| Extracted text |
□ □ □ □ □
The 98th Academy Awards — The Complete Analysis of What Happened, Why It Happened, and What It Means for Cinema

The Night Belonged to Two Films — and They Couldn't Be More DifferentThe 98th Academy Awards ceremony, hosted by Conan O'Brien returning for his second year, pr...

The Night Belonged to Two Films — and They Couldn't Be More Different

The 98th Academy Awards ceremony, hosted by Conan O'Brien returning for his second year, produced a result that will be studied by Oscar historians for a simple reason: two films split the significant awards almost perfectly, and those two films represent almost diametrically opposite artistic propositions.

One Battle After Another, Paul Thomas Anderson's black comedy about a has-been revolutionary, won six Oscars: Best Picture, Best Director, Best Adapted Screenplay, Best Supporting Actor, Best Film Editing, and the inaugural Best Casting award. Sinners, Ryan Coogler's blues-inflected supernatural horror, entered the ceremony with a record-tying 16 nominations and won four: Best Actor, Best Original Screenplay, Best Cinematography, and Best Original Score.

One Battle After Another is an adult-oriented black comedy from one of the most formally controlled directors in American cinema. Sinners is a genre film about vampires arriving at a juke joint in 1932 Mississippi that is simultaneously a meditation on Black cultural memory, the nature of evil, and the relationship between music and transcendence. The Academy awarding both so substantially is not a compromise — it is a genuine recognition that both films are extraordinary works, which they are.
□ □ □ □ □
| Data for analysis |
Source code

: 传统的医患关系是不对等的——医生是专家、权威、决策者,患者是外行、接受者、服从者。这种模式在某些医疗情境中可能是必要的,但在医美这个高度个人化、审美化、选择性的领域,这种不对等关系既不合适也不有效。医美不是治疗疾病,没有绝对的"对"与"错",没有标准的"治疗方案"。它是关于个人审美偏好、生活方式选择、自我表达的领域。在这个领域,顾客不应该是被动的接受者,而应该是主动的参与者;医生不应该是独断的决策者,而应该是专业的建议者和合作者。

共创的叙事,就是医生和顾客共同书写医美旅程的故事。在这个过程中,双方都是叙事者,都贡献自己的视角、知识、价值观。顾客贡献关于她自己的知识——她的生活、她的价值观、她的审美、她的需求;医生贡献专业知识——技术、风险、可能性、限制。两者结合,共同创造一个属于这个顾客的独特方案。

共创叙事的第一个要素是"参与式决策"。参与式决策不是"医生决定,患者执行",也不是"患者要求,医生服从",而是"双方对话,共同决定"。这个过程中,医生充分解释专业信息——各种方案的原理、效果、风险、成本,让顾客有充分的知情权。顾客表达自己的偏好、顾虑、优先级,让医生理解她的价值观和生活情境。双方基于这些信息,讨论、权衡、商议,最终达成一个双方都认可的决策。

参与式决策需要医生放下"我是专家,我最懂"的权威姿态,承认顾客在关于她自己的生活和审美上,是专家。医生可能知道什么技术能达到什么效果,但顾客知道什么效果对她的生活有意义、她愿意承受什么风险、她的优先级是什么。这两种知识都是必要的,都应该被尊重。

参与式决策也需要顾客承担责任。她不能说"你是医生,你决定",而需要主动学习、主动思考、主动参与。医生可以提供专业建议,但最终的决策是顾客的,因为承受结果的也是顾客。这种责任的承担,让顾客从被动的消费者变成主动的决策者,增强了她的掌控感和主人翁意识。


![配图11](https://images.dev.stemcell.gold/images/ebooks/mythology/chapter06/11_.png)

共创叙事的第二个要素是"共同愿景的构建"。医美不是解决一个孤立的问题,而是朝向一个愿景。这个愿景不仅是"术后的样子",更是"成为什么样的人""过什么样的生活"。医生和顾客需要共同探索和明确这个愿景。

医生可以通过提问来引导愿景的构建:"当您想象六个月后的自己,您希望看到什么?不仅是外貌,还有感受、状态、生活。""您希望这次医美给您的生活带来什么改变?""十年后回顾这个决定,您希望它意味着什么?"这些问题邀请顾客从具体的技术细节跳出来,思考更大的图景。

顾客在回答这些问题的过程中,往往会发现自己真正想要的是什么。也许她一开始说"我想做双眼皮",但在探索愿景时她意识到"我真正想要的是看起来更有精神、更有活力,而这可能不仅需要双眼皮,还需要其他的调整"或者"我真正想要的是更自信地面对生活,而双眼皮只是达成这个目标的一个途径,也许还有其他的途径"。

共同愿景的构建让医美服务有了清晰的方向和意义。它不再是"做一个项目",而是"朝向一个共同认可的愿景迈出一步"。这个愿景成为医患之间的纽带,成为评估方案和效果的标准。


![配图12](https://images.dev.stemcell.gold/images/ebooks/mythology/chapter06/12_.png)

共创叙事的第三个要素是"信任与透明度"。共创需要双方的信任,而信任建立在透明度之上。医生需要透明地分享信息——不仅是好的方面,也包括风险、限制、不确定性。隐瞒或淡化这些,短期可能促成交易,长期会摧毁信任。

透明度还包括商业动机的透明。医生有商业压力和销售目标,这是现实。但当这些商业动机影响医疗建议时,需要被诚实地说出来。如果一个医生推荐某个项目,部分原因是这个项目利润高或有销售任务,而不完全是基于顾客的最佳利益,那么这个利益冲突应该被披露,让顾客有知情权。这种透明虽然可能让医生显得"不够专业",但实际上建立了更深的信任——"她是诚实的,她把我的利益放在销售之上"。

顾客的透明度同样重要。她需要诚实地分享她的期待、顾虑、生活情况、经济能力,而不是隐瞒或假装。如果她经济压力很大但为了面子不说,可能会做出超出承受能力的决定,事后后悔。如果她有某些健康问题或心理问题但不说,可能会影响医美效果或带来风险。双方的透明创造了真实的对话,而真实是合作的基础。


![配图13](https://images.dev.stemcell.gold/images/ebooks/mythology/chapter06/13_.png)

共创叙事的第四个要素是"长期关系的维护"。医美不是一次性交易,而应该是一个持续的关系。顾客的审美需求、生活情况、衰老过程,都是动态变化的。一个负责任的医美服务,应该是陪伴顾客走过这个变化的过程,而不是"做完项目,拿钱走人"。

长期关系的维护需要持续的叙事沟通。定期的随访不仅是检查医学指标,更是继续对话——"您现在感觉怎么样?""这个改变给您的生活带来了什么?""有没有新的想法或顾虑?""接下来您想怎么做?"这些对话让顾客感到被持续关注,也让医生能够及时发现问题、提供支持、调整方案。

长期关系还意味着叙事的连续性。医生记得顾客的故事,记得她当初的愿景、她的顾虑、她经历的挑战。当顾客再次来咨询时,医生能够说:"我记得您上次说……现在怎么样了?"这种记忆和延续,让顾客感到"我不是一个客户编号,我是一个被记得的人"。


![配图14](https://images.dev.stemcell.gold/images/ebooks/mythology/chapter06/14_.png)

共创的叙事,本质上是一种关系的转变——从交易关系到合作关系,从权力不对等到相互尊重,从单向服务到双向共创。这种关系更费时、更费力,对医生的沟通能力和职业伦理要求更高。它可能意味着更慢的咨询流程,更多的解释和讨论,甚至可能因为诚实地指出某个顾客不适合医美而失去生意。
□ □ □ □ □
| Exercise tasks |
1. According to the Academy Awards analysis, why will this ceremony's result be studied by Oscar historians? Answer in one to three sentences.
2. Write the next part of the Academy Awards analysis, picking up right after its final sentence.

| Answers per task |
1. Two films split the significant awards almost perfectly. Those two films also represent almost diametrically opposite artistic propositions.

2.
Paul Thomas Anderson's First Oscar — After 11 Nominations

The most extraordinary individual story of the 2026 ceremony is Paul Thomas Anderson winning Best Picture, Best Director, and Best Adapted Screenplay on the same night — his first Academy Award after eleven previous nominations dating back to 1998. He became just the ninth person in history to win all three categories in the same ceremony, joining a list that includes Billy Wilder, Joseph L. Mankiewicz, and Joel Coen.

Anderson's relationship with the Academy has been one of the central paradoxes of contemporary American cinema. Boogie Nights, Magnolia, Punch-Drunk Love, There Will Be Blood, The Master, Inherent Vice, Phantom Thread, Licorice Pizza — nine previous films, each of which generated Academy recognition in at least one category, none of which won the top prize. The sustained quality of his filmography is not in dispute. The Academy's reluctance to give him the top award was.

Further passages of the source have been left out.